Records excerpted from a collection
-=-=-=-=-

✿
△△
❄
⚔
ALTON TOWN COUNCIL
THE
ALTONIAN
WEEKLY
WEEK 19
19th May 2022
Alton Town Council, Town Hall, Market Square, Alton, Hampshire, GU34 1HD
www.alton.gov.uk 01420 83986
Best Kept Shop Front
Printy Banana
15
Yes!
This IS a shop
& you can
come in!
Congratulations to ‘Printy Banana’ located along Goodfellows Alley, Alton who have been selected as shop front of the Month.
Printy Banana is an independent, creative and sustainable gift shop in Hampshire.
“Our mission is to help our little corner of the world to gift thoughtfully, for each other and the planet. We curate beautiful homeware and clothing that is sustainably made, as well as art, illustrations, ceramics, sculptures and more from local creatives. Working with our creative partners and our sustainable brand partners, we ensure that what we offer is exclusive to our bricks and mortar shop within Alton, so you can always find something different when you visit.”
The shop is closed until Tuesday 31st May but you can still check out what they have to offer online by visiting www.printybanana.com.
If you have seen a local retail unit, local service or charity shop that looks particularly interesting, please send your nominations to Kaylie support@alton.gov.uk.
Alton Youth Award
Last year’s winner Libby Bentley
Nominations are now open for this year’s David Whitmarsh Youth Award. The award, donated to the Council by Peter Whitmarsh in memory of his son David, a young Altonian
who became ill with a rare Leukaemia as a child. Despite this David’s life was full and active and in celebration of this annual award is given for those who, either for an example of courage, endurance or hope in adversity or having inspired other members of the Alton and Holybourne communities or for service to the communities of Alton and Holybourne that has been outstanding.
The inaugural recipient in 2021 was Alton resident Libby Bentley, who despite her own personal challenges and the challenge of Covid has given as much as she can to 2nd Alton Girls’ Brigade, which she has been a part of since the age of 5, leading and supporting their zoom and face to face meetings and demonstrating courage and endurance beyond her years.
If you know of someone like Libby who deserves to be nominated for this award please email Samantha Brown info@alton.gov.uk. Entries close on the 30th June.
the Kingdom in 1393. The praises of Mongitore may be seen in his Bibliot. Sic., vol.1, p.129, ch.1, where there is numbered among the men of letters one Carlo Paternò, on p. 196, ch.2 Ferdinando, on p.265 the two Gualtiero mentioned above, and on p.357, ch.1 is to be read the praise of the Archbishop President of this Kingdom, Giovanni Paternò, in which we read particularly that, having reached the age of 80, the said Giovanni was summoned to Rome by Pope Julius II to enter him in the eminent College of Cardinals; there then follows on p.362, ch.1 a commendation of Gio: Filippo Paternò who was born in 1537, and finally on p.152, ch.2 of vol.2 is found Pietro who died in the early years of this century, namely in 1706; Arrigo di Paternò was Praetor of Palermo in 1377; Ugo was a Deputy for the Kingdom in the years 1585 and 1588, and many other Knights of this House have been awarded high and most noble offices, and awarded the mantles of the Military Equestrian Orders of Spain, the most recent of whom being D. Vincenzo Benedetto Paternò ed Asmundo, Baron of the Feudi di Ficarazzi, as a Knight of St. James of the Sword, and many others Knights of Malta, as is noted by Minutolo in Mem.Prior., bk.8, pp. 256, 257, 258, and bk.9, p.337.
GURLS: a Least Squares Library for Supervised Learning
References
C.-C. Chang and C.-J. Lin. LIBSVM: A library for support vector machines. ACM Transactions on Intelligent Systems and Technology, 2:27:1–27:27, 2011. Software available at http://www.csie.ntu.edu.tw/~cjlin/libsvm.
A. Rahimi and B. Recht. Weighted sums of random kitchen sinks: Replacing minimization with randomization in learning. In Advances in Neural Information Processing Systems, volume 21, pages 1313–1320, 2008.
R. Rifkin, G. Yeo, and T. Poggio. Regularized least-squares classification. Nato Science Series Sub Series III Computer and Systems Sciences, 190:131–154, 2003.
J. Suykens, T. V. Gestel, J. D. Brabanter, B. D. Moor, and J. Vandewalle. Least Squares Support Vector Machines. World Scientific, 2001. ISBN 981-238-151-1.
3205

-=-=-=-=-

→ **Work task**:
Retype only the lines above between the line with "This IS a shop" and the line with "The shop is", counting those two lines as well, and keep every character as it is.

→ **Exercise answer**:
This IS a shop
& you can
come in!
Congratulations to ‘Printy Banana’ located along Goodfellows Alley, Alton who have been selected as shop front of the Month.
Printy Banana is an independent, creative and sustainable gift shop in Hampshire.
“Our mission is to help our little corner of the world to gift thoughtfully, for each other and the planet. We curate beautiful homeware and clothing that is sustainably made, as well as art, illustrations, ceramics, sculptures and more from local creatives. Working with our creative partners and our sustainable brand partners, we ensure that what we offer is exclusive to our bricks and mortar shop within Alton, so you can always find something different when you visit.”
The shop is closed until Tuesday 31st May but you can still check out what they have to offer online by visiting www.printybanana.com.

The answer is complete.